Rathole mining is not just unhealthy but also dangerous as several workers have died in dreadful pits on account of flooding. Besides outright physical hazards, this form of coal extraction also damages the environment. Most notably, it has turned Meghalaya’s Kopili river acidic.

Through all this, it’s the Sixth Schedule that protects the rapacious mine owners.

Long periods of repetitive action conditions these workers to adeptly dig, scoop and shovel dirt to get to the coal buried deep in thin slivers. ‘Skilled labour’ is an incorrect term for them, for the process essentially is practised groan and grind. When we feted them for their daring rescue, did we spare a thought about what kind of life these ‘heroes’ would be going back to?

Their time in public notice was very short.
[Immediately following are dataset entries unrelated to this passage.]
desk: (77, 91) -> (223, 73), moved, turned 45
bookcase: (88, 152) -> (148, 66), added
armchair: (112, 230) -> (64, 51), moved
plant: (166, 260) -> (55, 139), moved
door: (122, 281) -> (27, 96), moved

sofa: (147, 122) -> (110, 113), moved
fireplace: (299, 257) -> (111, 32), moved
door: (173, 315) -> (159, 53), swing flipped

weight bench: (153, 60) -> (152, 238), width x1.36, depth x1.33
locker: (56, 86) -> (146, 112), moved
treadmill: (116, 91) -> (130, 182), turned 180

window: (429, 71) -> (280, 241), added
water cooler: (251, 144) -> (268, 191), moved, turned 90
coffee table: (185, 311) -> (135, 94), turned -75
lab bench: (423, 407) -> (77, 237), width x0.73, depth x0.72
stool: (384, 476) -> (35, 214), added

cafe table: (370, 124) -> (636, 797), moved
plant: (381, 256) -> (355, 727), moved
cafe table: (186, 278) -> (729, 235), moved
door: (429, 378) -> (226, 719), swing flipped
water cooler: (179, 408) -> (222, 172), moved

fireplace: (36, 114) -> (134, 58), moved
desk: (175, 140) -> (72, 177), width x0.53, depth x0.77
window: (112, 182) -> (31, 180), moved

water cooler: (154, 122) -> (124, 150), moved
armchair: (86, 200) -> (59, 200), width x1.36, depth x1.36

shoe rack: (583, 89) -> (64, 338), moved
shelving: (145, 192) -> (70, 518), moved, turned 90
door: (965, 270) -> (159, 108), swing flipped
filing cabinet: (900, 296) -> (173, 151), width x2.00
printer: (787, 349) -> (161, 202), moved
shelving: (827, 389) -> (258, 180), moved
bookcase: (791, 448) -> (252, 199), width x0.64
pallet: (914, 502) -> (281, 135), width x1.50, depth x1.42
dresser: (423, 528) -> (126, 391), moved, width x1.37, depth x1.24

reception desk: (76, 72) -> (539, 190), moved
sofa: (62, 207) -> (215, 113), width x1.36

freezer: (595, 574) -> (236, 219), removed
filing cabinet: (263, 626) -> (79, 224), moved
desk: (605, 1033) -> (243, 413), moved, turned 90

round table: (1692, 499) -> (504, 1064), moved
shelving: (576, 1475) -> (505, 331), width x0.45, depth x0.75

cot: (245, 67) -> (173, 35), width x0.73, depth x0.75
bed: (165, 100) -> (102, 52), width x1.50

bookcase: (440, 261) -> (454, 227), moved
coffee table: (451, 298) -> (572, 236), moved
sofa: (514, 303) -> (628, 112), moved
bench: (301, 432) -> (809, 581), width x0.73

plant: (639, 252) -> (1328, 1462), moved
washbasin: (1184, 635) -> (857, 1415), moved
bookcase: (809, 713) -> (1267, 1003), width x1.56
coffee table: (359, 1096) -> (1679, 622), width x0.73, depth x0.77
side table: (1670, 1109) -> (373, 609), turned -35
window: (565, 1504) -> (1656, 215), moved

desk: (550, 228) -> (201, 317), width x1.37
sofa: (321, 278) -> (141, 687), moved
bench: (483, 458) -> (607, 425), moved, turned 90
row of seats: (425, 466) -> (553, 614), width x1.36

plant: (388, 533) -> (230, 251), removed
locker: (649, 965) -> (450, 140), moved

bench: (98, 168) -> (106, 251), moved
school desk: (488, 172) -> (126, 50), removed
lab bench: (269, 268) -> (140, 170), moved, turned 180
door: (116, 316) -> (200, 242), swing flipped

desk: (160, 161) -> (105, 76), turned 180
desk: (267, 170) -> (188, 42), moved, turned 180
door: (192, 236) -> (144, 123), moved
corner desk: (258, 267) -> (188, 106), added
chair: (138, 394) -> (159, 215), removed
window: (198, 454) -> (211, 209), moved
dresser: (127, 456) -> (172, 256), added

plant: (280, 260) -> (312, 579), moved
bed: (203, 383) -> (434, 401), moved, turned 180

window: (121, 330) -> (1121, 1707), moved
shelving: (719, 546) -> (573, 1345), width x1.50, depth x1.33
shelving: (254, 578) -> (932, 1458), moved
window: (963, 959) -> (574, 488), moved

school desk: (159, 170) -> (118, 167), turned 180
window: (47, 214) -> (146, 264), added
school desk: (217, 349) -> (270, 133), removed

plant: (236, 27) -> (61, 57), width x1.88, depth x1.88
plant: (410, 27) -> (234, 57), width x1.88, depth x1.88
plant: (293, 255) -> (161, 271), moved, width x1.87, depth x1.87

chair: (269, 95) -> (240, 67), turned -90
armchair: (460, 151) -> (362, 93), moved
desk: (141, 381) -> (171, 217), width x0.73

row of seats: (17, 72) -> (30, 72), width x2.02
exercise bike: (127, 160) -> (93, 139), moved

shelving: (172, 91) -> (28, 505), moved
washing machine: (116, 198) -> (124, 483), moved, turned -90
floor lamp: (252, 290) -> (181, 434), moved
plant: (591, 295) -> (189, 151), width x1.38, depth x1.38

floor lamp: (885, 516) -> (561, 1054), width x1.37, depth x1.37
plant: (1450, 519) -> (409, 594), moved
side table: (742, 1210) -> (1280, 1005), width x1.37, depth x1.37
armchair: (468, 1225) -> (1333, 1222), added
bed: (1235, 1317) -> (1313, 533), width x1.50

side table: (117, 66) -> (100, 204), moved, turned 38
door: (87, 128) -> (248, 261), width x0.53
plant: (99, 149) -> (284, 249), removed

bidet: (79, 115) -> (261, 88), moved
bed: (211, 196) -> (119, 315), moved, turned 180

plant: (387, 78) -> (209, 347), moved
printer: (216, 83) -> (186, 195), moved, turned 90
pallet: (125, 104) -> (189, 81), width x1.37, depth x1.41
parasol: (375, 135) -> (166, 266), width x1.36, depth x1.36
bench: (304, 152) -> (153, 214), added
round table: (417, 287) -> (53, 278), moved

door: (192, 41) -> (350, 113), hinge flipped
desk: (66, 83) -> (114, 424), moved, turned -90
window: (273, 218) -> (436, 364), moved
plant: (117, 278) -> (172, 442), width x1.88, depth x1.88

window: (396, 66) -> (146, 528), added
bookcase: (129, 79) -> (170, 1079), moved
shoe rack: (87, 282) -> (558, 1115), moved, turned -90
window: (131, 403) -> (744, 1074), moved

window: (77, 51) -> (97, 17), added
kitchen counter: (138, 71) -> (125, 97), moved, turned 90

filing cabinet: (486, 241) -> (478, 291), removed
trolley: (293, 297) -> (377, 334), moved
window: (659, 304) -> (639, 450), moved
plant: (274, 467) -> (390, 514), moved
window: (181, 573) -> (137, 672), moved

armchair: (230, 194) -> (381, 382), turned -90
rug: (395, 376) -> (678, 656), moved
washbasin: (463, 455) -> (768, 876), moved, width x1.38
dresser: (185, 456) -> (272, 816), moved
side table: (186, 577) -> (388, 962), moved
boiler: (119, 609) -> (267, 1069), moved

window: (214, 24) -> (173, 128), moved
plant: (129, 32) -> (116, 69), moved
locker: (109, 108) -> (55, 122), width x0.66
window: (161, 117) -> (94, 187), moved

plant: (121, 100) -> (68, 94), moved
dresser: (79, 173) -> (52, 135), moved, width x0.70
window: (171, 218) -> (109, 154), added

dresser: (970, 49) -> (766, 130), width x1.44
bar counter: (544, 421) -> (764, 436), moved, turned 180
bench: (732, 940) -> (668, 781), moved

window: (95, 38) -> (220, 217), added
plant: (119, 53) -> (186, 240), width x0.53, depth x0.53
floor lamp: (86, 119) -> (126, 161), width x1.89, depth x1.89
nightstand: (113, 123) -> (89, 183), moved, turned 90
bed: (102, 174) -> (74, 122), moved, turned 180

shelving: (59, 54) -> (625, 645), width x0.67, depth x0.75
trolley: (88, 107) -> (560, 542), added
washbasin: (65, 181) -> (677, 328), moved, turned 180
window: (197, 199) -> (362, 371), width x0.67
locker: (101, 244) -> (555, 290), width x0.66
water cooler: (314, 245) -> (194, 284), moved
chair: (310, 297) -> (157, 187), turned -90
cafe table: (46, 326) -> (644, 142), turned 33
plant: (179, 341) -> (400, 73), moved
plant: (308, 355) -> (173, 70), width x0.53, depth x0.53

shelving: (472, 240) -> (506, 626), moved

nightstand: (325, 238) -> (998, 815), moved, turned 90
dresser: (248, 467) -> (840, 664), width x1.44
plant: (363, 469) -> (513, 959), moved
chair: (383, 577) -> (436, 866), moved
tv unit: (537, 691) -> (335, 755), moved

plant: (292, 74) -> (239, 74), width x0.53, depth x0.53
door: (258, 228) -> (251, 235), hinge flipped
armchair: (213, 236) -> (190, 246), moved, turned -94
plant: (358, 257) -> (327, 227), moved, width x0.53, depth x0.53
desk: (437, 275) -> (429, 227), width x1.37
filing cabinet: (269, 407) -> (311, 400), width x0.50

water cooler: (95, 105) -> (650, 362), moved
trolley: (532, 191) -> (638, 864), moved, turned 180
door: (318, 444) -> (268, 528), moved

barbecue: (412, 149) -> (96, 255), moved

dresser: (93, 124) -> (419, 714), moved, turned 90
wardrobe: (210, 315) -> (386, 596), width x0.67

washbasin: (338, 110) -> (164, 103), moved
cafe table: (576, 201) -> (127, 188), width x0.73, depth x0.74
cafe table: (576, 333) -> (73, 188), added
In the evening gloom, they came, worked non-stop in blinding darkness for 26 hours and barely got a spot in the sun before they left. We don’t really even know their names, nor where they came from. Some unconfirmed reports suggest that most of them were from minority communities and tribal groups, but are we sure?

The main reason these rathole miners were inducted into the mission was because the sophisticated American-made, horizontal drilling auger machine broke down, irreparably. Time was running out, several metres were yet to be dug, it all seemed too far.

This is the second load of heavy irony; when imported, costly machines fail, it is cheap hands and claws that come to the rescue.

Rathole miners are, very fortuitously, adept at cutting horizontally, for that is how coal is extracted from thin two-metre deposits in Meghalaya. When auger machines collapsed, the horizontal digging was done by the rathole miners. Imagine, all too often, children are employed to do such high-risk jobs and, yet, conscience does not prick those who exploit them.

The unfortunate truth is that risk is not factored in when even ordinary construction works happen. Rarely is safety gear provided to those who are laying bricks or plastering walls high in the air. Bridges are known to fall, killing workers at construction sites — and all this happens not just in faraway hills, where tunnels are burrowed, but in urban centres, too.

An International Labour Organisation (ILO) report contends that India leads in the number of deaths at construction sites, with 38 fatal accidents taking place, on an average, every day. When poverty compels labourers to disregard safety to get a job, those in positions of power take advantage of this vulnerability. We saw this once again in the aftermath of the rathole miners’ daring operation.

After they rescued the 41 workers who were trapped in the Silkyara tunnel last month, they were patronisingly handed a few garlands, and sent right back to where they came from. One would have thought that this devastating incident would inspire a rethink on rathole mining and, indeed, on flouting of environmental norms when cutting into mountains to build tunnels. Far from it. Contrarily, we seem to be proud of the fact that rathole miners are around in our vicinity and we sing yet another round of praise to the Indian gift of jugaad.